- _EXERCISE PASSAGE_
---------------
What to look for when hiring a plumber in the Caribbean
License, insurance, response times, written quotes — the seven checks that separate a tradesperson you can trust with a midnight emergency from one you'll regret calling.
Most people hire a plumber the same way they pick a movie at the airport bookshop — quickly, under pressure, by whoever's available. Then they pay the price for it the next time something goes wrong.
**1. Licensed.** Every Caribbean territory has a plumbing licensing body. Ask for the license number. Look it up.
**2. Insured.** Public liability of at least US$100,000. Get the certificate emailed to you, not just promised verbally.
**3. Written quote, line-itemed.** Labor, parts, callout fee, disposal — broken out. 'It'll be about $400' is not a quote.
**4. Response-time guarantee.** For non-emergency work, 48 hours. For emergencies, 90 minutes in their service area. Real plumbers will commit. Cowboys won't.
**5. Warranty in writing.** 12 months on labor minimum. 24 months for installations.
---------------
- _EXCERPTED RECORDS_
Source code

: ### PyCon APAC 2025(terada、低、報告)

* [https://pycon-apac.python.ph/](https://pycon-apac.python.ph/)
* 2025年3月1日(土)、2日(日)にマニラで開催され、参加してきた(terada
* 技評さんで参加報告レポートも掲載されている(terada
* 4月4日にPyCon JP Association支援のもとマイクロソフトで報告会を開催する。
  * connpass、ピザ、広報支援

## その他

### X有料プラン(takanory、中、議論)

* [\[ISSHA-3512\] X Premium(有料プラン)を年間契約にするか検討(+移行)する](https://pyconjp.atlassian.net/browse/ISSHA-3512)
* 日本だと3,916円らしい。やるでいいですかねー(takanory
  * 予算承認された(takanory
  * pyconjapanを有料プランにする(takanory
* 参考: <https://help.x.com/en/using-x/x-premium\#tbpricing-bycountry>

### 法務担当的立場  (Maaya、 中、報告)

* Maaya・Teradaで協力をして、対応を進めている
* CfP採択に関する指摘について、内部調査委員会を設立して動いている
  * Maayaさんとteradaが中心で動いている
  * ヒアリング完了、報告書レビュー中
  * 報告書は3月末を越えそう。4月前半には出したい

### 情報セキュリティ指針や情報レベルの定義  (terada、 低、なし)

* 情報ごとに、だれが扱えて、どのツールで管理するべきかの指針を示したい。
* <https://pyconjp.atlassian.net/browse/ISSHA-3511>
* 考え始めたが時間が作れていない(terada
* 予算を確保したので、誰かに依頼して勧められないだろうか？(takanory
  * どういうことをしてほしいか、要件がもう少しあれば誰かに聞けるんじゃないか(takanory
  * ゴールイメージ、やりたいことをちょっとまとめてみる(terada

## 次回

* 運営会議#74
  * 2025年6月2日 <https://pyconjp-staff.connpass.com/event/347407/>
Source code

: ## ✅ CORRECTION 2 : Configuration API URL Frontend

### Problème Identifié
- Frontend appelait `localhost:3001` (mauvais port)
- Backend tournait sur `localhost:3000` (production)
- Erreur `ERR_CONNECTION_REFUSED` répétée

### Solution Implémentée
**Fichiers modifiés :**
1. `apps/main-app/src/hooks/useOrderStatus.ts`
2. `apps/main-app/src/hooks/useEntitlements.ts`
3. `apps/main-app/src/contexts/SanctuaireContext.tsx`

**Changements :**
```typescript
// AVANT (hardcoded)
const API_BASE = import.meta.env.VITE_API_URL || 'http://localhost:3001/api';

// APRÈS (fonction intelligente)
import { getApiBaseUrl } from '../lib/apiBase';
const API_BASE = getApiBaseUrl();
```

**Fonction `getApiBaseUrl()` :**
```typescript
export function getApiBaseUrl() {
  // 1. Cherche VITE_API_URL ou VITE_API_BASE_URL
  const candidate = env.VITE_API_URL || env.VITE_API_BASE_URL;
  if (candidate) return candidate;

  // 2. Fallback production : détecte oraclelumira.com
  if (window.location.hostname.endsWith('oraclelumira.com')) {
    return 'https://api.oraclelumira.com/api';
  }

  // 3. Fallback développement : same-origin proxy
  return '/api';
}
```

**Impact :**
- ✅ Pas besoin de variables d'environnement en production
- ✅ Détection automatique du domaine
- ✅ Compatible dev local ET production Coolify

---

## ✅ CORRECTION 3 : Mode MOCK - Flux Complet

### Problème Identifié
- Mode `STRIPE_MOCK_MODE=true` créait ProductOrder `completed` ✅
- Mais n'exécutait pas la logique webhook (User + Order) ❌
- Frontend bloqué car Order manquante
---------------
- _WORK REQUIRED_
Reproduce the full text on hiring a plumber in the Caribbean, word for word, from its title through the point on written warranties.

- _ANSWER BOX_
What to look for when hiring a plumber in the Caribbean
License, insurance, response times, written quotes — the seven checks that separate a tradesperson you can trust with a midnight emergency from one you'll regret calling.
Most people hire a plumber the same way they pick a movie at the airport bookshop — quickly, under pressure, by whoever's available. Then they pay the price for it the next time something goes wrong.
**1. Licensed.** Every Caribbean territory has a plumbing licensing body. Ask for the license number. Look it up.
**2. Insured.** Public liability of at least US$100,000. Get the certificate emailed to you, not just promised verbally.
**3. Written quote, line-itemed.** Labor, parts, callout fee, disposal — broken out. 'It'll be about $400' is not a quote.
**4. Response-time guarantee.** For non-emergency work, 48 hours. For emergencies, 90 minutes in their service area. Real plumbers will commit. Cowboys won't.
**5. Warranty in writing.** 12 months on labor minimum. 24 months for installations.